Também tem interesse em “chegar à outra margem” o senador Aécio Neves, sob investigação por causa do esquema de propinas em Furnas e suspeito de interferir nas investigações do mensalão petista com o objetivo de poupar aliados.
Aécio pode ser delatado por executivos da OAS por receber, através de Oswaldo Borges da Costa Filho, propina de 3% na parte da Cidade Administrativa que coube à empreiteira construir.
Curiosamente, a delação de Léo Pinheiro, da OAS, está travada. Ele faria denúncias contra o ex-presidente Lula, Aécio Neves e José Serra.
O acordão em Brasília beneficiaria especialmente o PMDB: executivos da Odebrechet podem delatar repasse de R$ 10 milhões a pedido de Michel Temer na campanha de 2014. Uma acusação formal contra ele pode por abaixo todo o governo golpista.
Ao menos uma denúncia de acordão já foi feita por um ex-integrante do governo Temer, Fábio Medina Osório, defenestrado da Advocacia Geral da União (AGU).
Quando ainda estava sendo fritado por boatos sobre sua demissão, ele resumiu: “É uma série de ataques que estamos sofrendo. Coincidentemente, logo agora, após havermos ajuizado ações bilionárias contra uma série de empreiteiras, no montante de R$ 12 bilhões para recuperar ativos dos cofres públicos. E no momento em que estamos reforçando a equipe da AGU para combater a corrupção, na Operação Lava Jato”.
Não é de estranhar, neste contexto, o discurso feito pelo ministro do STF Dias Toffoli — que é muito próximo de Gilmar Mendes, devedor do grão tucanato — num evento em Belo Horizonte.
Depois da denúncia do MPF contra Lula, Toffoli disparou em direção à Lava Jato:
“Megaoperações levam ao totalitarismo do Poder Judiciário”, diz Dias Toffoli
16 de setembro de 2016, 21h27
Reprodução parcial
O Judiciário exerce hoje o poder moderador das crises brasileiras que, antigamente, cabia às Forças Armadas, afirmou o ministro do Supremo Tribunal Federal Dias Toffoli nesta sexta-feira (16/9). No entanto, ele advertiu que os magistrados não podem extrapolar suas funções, sob risco de acabarem no ostracismo, como aconteceu com os militares após a ditadura.

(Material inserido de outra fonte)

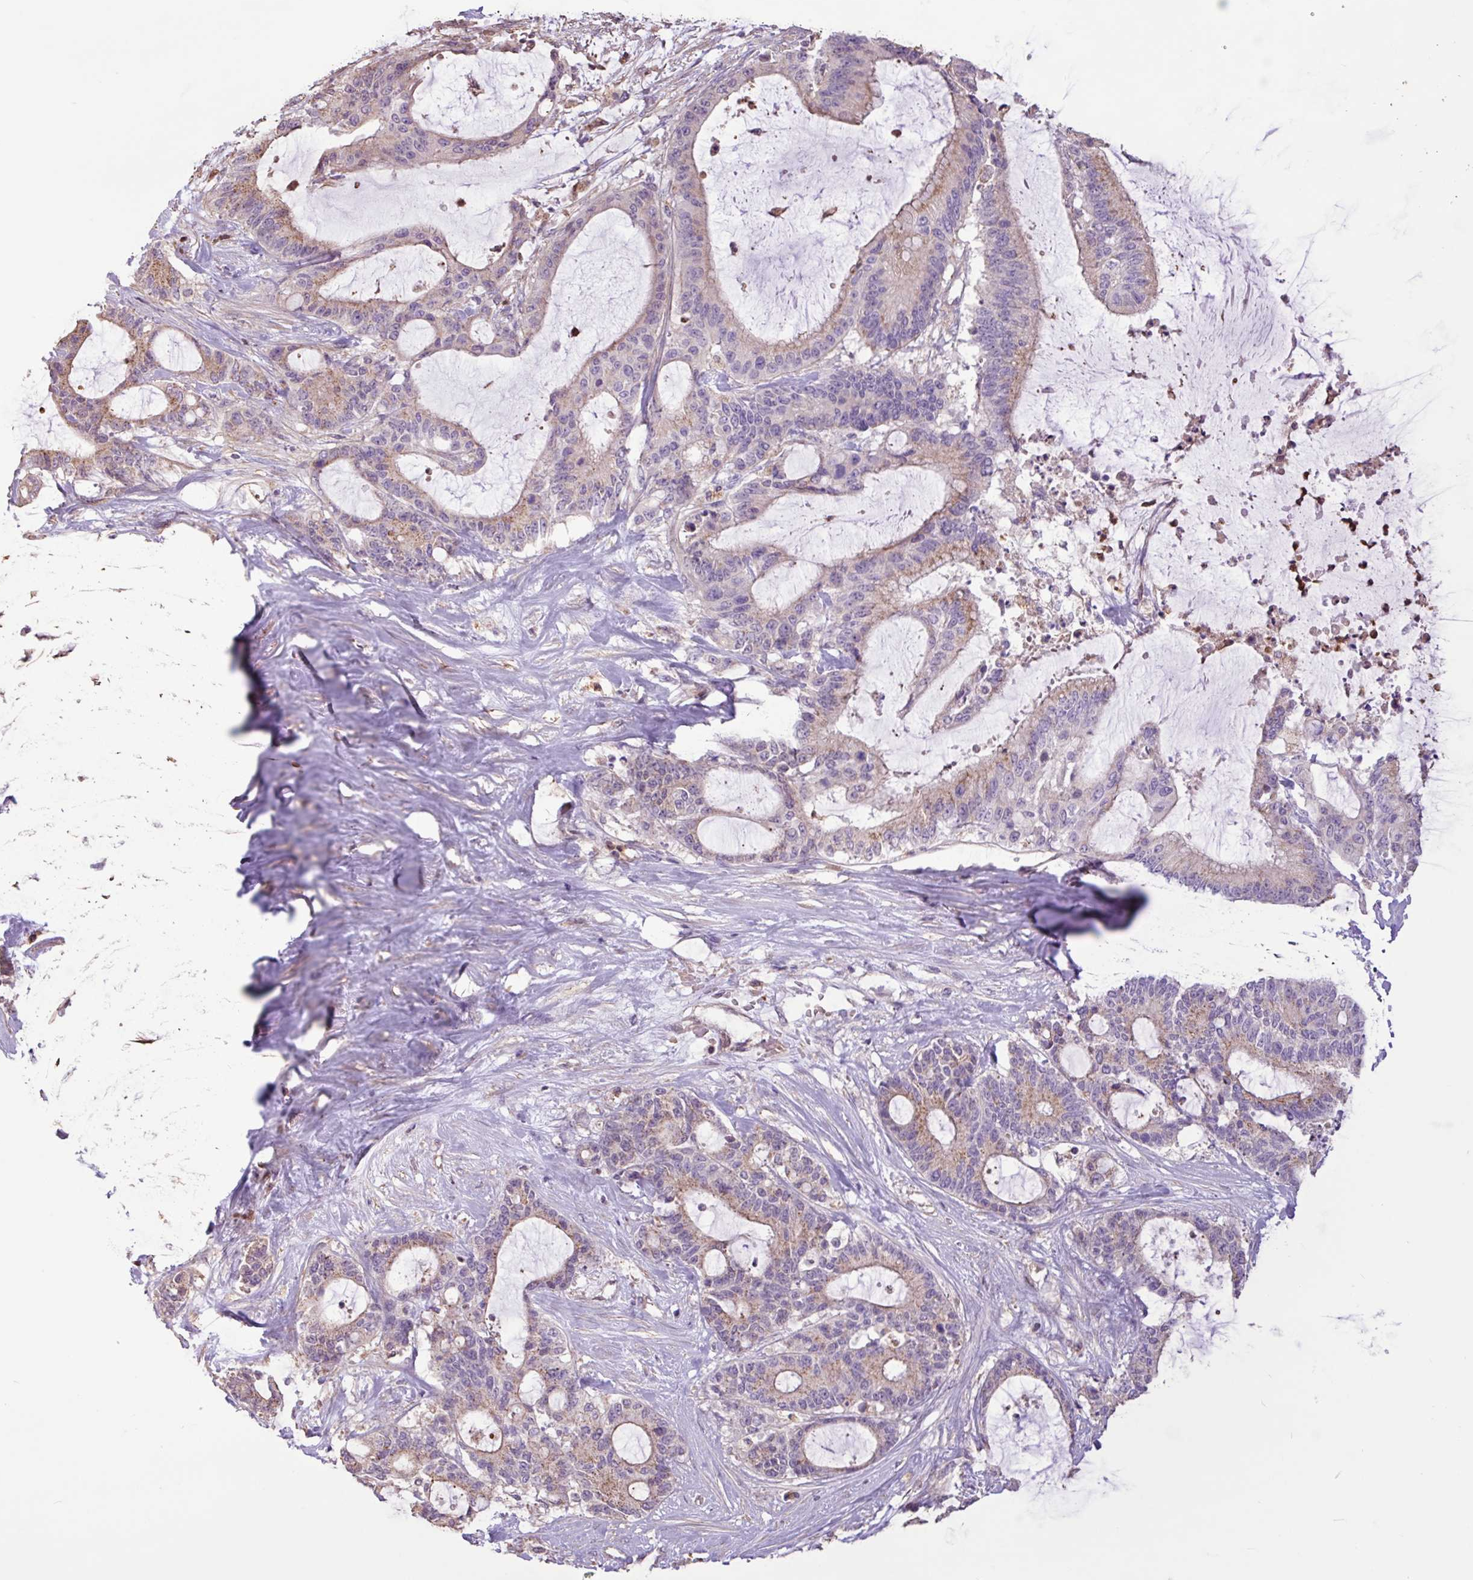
{"staining": {"intensity": "weak", "quantity": "<25%", "location": "cytoplasmic/membranous"}, "tissue": "liver cancer", "cell_type": "Tumor cells", "image_type": "cancer", "snomed": [{"axis": "morphology", "description": "Normal tissue, NOS"}, {"axis": "morphology", "description": "Cholangiocarcinoma"}, {"axis": "topography", "description": "Liver"}, {"axis": "topography", "description": "Peripheral nerve tissue"}], "caption": "DAB (3,3'-diaminobenzidine) immunohistochemical staining of cholangiocarcinoma (liver) displays no significant staining in tumor cells. (DAB (3,3'-diaminobenzidine) immunohistochemistry, high magnification).", "gene": "CHST11", "patient": {"sex": "female", "age": 73}}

“O Judiciário não pode exagerar no seu ativismo, senão vai ter o mesmo desgaste dos militares. Se criminalizarem a política, passarem a achar que o sistema judicial vai moralizar a sociedade brasileira, batendo palmas para doidos dançarem, vamos cometer o mesmo erro que os militares cometeram em 1964 ao assumir o poder”, alertou o ministro no último dia do XX Congresso Internacional de Direito Tributário, ocorrido em Belo Horizonte. O evento foi organizado pela Associação Brasileira de Direito Tributário (Abradt).
Além disso, Dias Toffoli criticou a espetacularização das megaoperações investigativas, como a “lava jato”. “Se quisermos ser os protagonistas da sociedade, temos que refletir se desejamos fazer operações que têm 150 mandados de busca e apreensão em único dia, que têm sentenças aditivas. Isso leva a um totalitarismo do Judiciário. Isso é democracia? Isso é Estado Democrático de Direito?”, questionou.